Candida glabrata is a cause of life-threatening invasive infections especially in elderly and immunocompromised patients. Part of human digestive and urogenital microbiota, C. glabrata faces varying iron availability, low during infection or high in digestive and urogenital tracts. To maintain its homeostasis, C. glabrata must get iron for essential cellular processes and resist toxic iron excess.
In this study, our aim is to specifically study iron homeostasis. In particular, we want to highlight key genes, which are systematically deregulated when C. glabrata faces decreased or increased bioavailability of iron. We performed transcriptomics experiments (microarray technology) to monitor gene expression changes of C. glabrata to iron deficient and overload conditions. From this dataset, we could infer functional networks of co-expressed genes. By “functional networks”, we mean graphs in which genes (represented as nodes) are i) involved in a common cellular function and ii) are connected by edges if they react similarly during iron homeostasis. The detailed results are presented in a scientific paper (Denecker et al., 2019).
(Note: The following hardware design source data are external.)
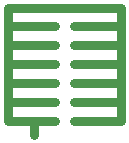
<source format=gbr>
%TF.GenerationSoftware,KiCad,Pcbnew,8.0.8*%
%TF.CreationDate,2025-07-12T08:56:47+12:00*%
%TF.ProjectId,esf1,65736631-2e6b-4696-9361-645f70636258,rev?*%
%TF.SameCoordinates,Original*%
%TF.FileFunction,Copper,L1,Top*%
%TF.FilePolarity,Positive*%
%FSLAX46Y46*%
G04 Gerber Fmt 4.6, Leading zero omitted, Abs format (unit mm)*
G04 Created by KiCad (PCBNEW 8.0.8) date 2025-07-12 08:56:47*
%MOMM*%
%LPD*%
G01*
G04 APERTURE LIST*
%TA.AperFunction,Conductor*%
%ADD10C,0.800000*%
%TD*%
G04 APERTURE END LIST*
D10*
%TO.N,*%
X17856200Y-24600000D02*
X17856200Y-25781000D01*
X15600000Y-15000000D02*
X25199999Y-15000000D01*
X21200000Y-16600000D02*
X25200000Y-16600000D01*
X15600000Y-18200000D02*
X19600000Y-18200000D01*
X25199999Y-15000000D02*
X25199999Y-24599999D01*
X15600000Y-16600000D02*
X19600000Y-16600000D01*
X15600000Y-24600000D02*
X19600000Y-24600000D01*
X21200000Y-24600000D02*
X25200000Y-24600000D01*
X15600000Y-19800000D02*
X19600000Y-19800000D01*
X15600000Y-15000000D02*
X15600000Y-24599999D01*
X21200000Y-18200000D02*
X25200000Y-18200000D01*
X15600000Y-21400000D02*
X19600000Y-21400000D01*
X21200000Y-22999999D02*
X25200000Y-22999999D01*
X15600000Y-22999999D02*
X19600000Y-22999999D01*
X21200000Y-19800000D02*
X25200000Y-19800000D01*
X21200000Y-21400000D02*
X25200000Y-21400000D01*
%TD*%
M02*

</source>
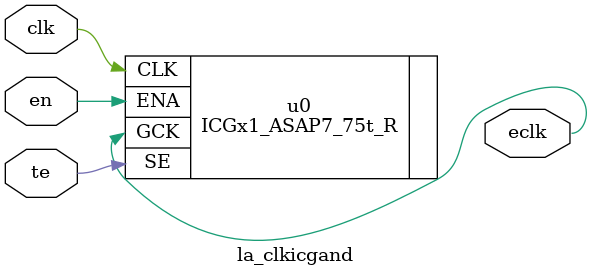
<source format=v>

module la_clkicgand #(
    parameter PROP = "DEFAULT"
) (
    input  clk,  // clock input
    input  te,   // test enable
    input  en,   // enable (from positive edge FF)
    output eclk  // enabled clock output
);

  // reg en_stable;

  // always @(clk or en or te) if (~clk) en_stable <= en | te;

  // assign eclk = clk & en_stable;

  ICGx1_ASAP7_75t_R u0 (
      .CLK(clk),
      .ENA(en),
      .SE (te),
      .GCK(eclk)
  );

endmodule

</source>
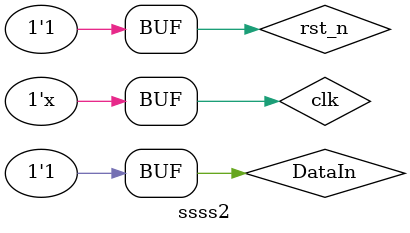
<source format=v>
`timescale 1ns / 1ps

`timescale 1ns / 1ps
module ssss2();
parameter CLKPERIOD=100000000/115200;
    
 reg clk,rst_n,DataIn;
// reg[18:0] number;
  wire[3:0] red;
  wire[3:0] green;
  wire[3:0] blue;
//reg[18:0]   rd_addr;
//wire [11:0] rd_data;
wire hs; // VGAÐÐÍ¬²½ÐÅºÅ
 wire vs; // VGA³¡Í¬²½ÐÅºÅ
 wire active;
 point ut(DataIn,clk,rst_n,red,green,blue,hs,vs,active);
    //³õÊ¼»¯
    initial begin
    clk = 0;
    rst_n =0;
    DataIn = 1'b1;
//    number = 19'd2;
//    rd_addr<=1'b1;
    end
    //Éú³ÉÊ±ÖÓ¼¤Àø
    always #1
     clk = ~clk;
    
    //¸´Î»Ê¹ÄÜ
    initial begin
    #(CLKPERIOD) rst_n = 1;
    end
    //Ä£Äâ·¢ËÍÊý¾Ý
    initial begin
     #(CLKPERIOD*4) DataIn = 0;//3
      #(CLKPERIOD) DataIn = 1;
      #(CLKPERIOD) DataIn = 1;
      #(CLKPERIOD) DataIn = 0;
      #(CLKPERIOD) DataIn = 0;
      #(CLKPERIOD) DataIn = 1;
      #(CLKPERIOD) DataIn = 1;
      #(CLKPERIOD) DataIn = 0;
      #(CLKPERIOD) DataIn = 0;
       #(CLKPERIOD) DataIn = 1;
       
      #(CLKPERIOD*4) DataIn = 0;//2
      #(CLKPERIOD) DataIn = 0;
      #(CLKPERIOD) DataIn = 1;
      #(CLKPERIOD) DataIn = 0;
      #(CLKPERIOD) DataIn = 0;
      #(CLKPERIOD) DataIn = 1;
      #(CLKPERIOD) DataIn = 1;
      #(CLKPERIOD) DataIn = 0;
      #(CLKPERIOD) DataIn = 0;
       #(CLKPERIOD) DataIn = 1;
       
       #(CLKPERIOD*4) DataIn = 0;//0
      #(CLKPERIOD) DataIn = 0;
      #(CLKPERIOD) DataIn = 0;
      #(CLKPERIOD) DataIn = 0;
      #(CLKPERIOD) DataIn = 0;
      #(CLKPERIOD) DataIn = 1;
      #(CLKPERIOD) DataIn = 1;
      #(CLKPERIOD) DataIn = 0;
      #(CLKPERIOD) DataIn = 0;
       #(CLKPERIOD) DataIn = 1;
       //
       //
       //
       #(CLKPERIOD*4) DataIn = 0;//,
      #(CLKPERIOD) DataIn = 0;
      #(CLKPERIOD) DataIn = 0;
      #(CLKPERIOD) DataIn = 1;
      #(CLKPERIOD) DataIn = 1;
      #(CLKPERIOD) DataIn = 0;
      #(CLKPERIOD) DataIn = 1;
      #(CLKPERIOD) DataIn = 0;
      #(CLKPERIOD) DataIn = 0;
       #(CLKPERIOD) DataIn = 1;
       
      #(CLKPERIOD*4) DataIn = 0;//2
      #(CLKPERIOD) DataIn =0 ;
      #(CLKPERIOD) DataIn = 1;
      #(CLKPERIOD) DataIn = 0;
      #(CLKPERIOD) DataIn = 0;
      #(CLKPERIOD) DataIn = 1;
      #(CLKPERIOD) DataIn = 1;
      #(CLKPERIOD) DataIn = 0;
      #(CLKPERIOD) DataIn = 0;
       #(CLKPERIOD) DataIn = 1;
       
       #(CLKPERIOD*4) DataIn = 0;//4
      #(CLKPERIOD) DataIn = 0;
      #(CLKPERIOD) DataIn = 0;
      #(CLKPERIOD) DataIn = 1;
      #(CLKPERIOD) DataIn = 0;
      #(CLKPERIOD) DataIn = 1;
      #(CLKPERIOD) DataIn = 1;
      #(CLKPERIOD) DataIn = 0;
      #(CLKPERIOD) DataIn = 0;
       #(CLKPERIOD) DataIn = 1;
       //
       //
       //
       #(CLKPERIOD*4) DataIn = 0;//1
      #(CLKPERIOD) DataIn = 0;
      #(CLKPERIOD) DataIn = 0;
      #(CLKPERIOD) DataIn = 0;
      #(CLKPERIOD) DataIn = 0;
      #(CLKPERIOD) DataIn = 1;
      #(CLKPERIOD) DataIn = 1;
      #(CLKPERIOD) DataIn = 0;
      #(CLKPERIOD) DataIn = 0;
       #(CLKPERIOD) DataIn = 1;
       
        #(CLKPERIOD*4) DataIn = 0;//,
            #(CLKPERIOD) DataIn = 0;
            #(CLKPERIOD) DataIn = 0;
            #(CLKPERIOD) DataIn = 1;
            #(CLKPERIOD) DataIn = 1;
            #(CLKPERIOD) DataIn = 0;
            #(CLKPERIOD) DataIn = 1;
            #(CLKPERIOD) DataIn = 0;
            #(CLKPERIOD) DataIn = 0;
             #(CLKPERIOD) DataIn = 1;
       
       
    end
endmodule

</source>
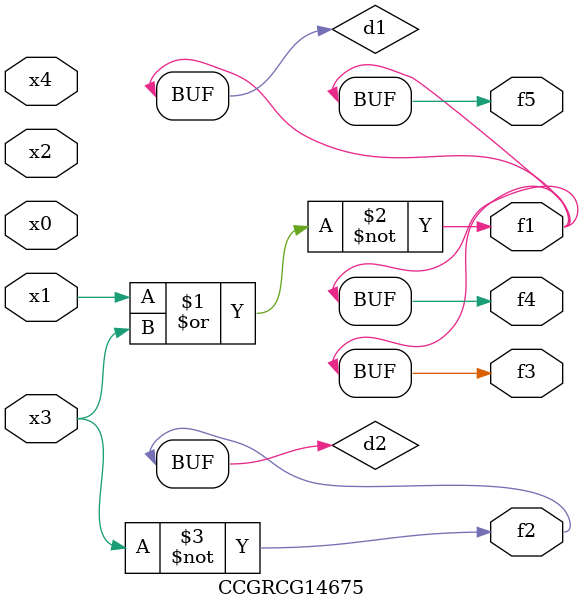
<source format=v>
module CCGRCG14675(
	input x0, x1, x2, x3, x4,
	output f1, f2, f3, f4, f5
);

	wire d1, d2;

	nor (d1, x1, x3);
	not (d2, x3);
	assign f1 = d1;
	assign f2 = d2;
	assign f3 = d1;
	assign f4 = d1;
	assign f5 = d1;
endmodule

</source>
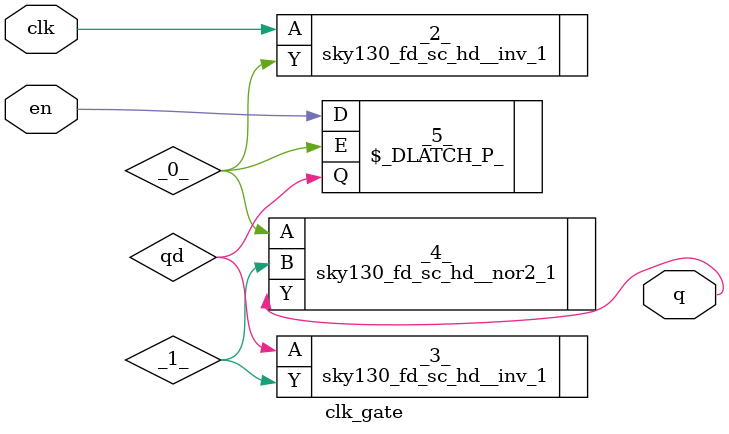
<source format=v>
/* Generated by Yosys 0.7 (git sha1 61f6811, gcc 6.2.0-11ubuntu1 -O2 -fdebug-prefix-map=/build/yosys-OIL3SR/yosys-0.7=. -fstack-protector-strong -fPIC -Os) */

module clk_gate(clk, en, q);
  wire _0_;
  wire _1_;
  input clk;
  input en;
  output q;
  wire qd;
  sky130_fd_sc_hd__inv_1 _2_ (
    .A(clk),
    .Y(_0_)
  );
  sky130_fd_sc_hd__inv_1 _3_ (
    .A(qd),
    .Y(_1_)
  );
  sky130_fd_sc_hd__nor2_1 _4_ (
    .A(_0_),
    .B(_1_),
    .Y(q)
  );
  \$_DLATCH_P_  _5_ (
    .D(en),
    .E(_0_),
    .Q(qd)
  );
endmodule

</source>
This website was created to facilitate the exploration of iron homeostasis processes in the pathogen C. glabrata. Its philosophy is to empower researchers by providing access to all our transcriptomics data and by generating easily interpretable graphical outputs. In that respect, several features were implemented to enable dynamic exploration of each functional network of co-expressed genes, enable rapid location of any genes in the network and obtain for any gene, all the available annotations available in the public databases.